Categorical Breakdown

Identity Politics1/10

The narrative does not rely on intersectional hierarchy or vilification of whiteness. The main antagonists are a group of Chinese gangsters, with the protagonist, a white male, openly using racial slurs. This use of offensive ethnic stereotyping and language runs counter to the 'woke' framework of systemic oppression and 'forced diversity,' placing the film at the opposite pole of this category.

Oikophobia2/10

The film does not frame Western civilization as fundamentally corrupt or racist. Instead, it depicts the American setting (Los Angeles underworld) as a chaotic, violent, and utterly amoral playground for the protagonist's survival quest. The film's hostility is toward cinematic and social restraint, not a targeted deconstruction of Western heritage or institutions. The chaos is universal and applied without civilizational self-hatred.

Feminism1/10

Female characters are presented in highly sexualized, objectified roles as a stripper and a prostitute, and the film contains graphic sexual violence and misogynistic humor, such as a woman being shot in her breast implants.
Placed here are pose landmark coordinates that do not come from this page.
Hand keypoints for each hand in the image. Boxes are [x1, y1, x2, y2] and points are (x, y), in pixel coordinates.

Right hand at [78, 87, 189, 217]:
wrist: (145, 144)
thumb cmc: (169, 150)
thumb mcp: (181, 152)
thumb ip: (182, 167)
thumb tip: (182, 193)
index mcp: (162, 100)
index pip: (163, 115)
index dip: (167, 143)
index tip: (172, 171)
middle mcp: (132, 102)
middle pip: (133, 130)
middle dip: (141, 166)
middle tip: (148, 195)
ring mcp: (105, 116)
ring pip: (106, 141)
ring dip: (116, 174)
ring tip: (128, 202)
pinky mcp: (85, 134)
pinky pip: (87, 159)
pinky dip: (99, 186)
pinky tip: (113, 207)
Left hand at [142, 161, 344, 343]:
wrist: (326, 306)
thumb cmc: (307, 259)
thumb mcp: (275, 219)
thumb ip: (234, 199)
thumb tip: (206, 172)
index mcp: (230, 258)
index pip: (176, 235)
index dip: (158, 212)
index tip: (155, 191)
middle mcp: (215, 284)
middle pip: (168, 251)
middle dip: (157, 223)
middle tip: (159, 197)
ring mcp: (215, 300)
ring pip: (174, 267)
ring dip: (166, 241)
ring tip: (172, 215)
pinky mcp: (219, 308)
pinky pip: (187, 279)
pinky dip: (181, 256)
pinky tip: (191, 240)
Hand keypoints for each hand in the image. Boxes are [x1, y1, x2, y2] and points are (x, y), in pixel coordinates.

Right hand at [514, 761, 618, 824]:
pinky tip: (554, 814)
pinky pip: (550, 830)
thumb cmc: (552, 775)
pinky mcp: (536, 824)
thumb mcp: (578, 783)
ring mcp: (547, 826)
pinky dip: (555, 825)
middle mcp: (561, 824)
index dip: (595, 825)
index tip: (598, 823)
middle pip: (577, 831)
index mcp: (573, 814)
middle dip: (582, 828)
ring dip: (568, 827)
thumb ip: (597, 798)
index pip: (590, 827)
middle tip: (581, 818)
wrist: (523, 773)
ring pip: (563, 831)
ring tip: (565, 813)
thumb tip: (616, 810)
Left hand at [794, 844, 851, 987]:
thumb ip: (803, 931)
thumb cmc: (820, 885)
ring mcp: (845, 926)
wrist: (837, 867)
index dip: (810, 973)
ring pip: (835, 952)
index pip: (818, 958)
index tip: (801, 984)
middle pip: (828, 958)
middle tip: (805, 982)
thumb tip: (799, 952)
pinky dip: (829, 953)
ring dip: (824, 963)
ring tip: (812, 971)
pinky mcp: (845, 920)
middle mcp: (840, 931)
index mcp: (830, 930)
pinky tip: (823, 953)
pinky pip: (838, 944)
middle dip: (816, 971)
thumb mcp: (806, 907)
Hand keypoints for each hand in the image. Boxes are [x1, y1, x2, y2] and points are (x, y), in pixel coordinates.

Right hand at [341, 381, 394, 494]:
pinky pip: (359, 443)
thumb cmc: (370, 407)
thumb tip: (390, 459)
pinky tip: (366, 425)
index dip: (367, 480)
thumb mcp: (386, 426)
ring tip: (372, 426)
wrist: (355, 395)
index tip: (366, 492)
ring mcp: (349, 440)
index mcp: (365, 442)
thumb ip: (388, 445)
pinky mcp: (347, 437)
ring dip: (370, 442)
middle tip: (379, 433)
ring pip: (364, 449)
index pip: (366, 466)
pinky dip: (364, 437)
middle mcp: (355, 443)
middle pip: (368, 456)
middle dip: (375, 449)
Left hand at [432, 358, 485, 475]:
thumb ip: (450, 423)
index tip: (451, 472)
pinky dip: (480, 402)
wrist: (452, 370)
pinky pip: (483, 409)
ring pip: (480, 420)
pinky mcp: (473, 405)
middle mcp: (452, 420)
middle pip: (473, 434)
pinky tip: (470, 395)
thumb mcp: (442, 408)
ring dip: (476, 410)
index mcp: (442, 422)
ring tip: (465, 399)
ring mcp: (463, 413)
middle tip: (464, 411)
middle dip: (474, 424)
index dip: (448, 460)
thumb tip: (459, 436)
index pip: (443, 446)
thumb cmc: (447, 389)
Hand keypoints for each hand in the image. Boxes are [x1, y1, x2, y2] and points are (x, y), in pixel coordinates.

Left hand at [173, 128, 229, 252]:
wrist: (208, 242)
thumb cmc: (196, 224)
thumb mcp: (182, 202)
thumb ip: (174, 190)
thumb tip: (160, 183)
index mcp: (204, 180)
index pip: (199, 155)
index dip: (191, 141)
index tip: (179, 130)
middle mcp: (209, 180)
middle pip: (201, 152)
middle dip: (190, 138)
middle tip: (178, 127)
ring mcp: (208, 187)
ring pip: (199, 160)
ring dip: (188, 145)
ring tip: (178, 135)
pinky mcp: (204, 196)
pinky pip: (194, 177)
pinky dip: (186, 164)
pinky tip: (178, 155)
This content is the inverse of the 'Mary Sue' or 'Girl Boss' trope, and therefore scores at the lowest possible end for woke feminism.

LGBTQ+2/10

Alternative sexualities are present, specifically with glimpses of a gay S&M club and a biker gang of drag queens and homosexuals. These elements are included solely for shock value, perversity, and spectacle, not to center a sexual identity, deconstruct the nuclear family, or lecture on gender ideology. Sexuality is used for sensationalism, not for a progressive political lens.

Anti-Theism8/10

The film exists in a complete spiritual vacuum, embracing total amorality, moral relativism, and extreme violence for the sake of survival and entertainment. Every character operates without a higher moral law, and Chev's entire existence is reduced to a subjective power dynamic of keeping his heart charged. This nihilism aligns with the 'Morality is subjective power dynamics' definition for a high score, even though it does not explicitly lecture against Christianity.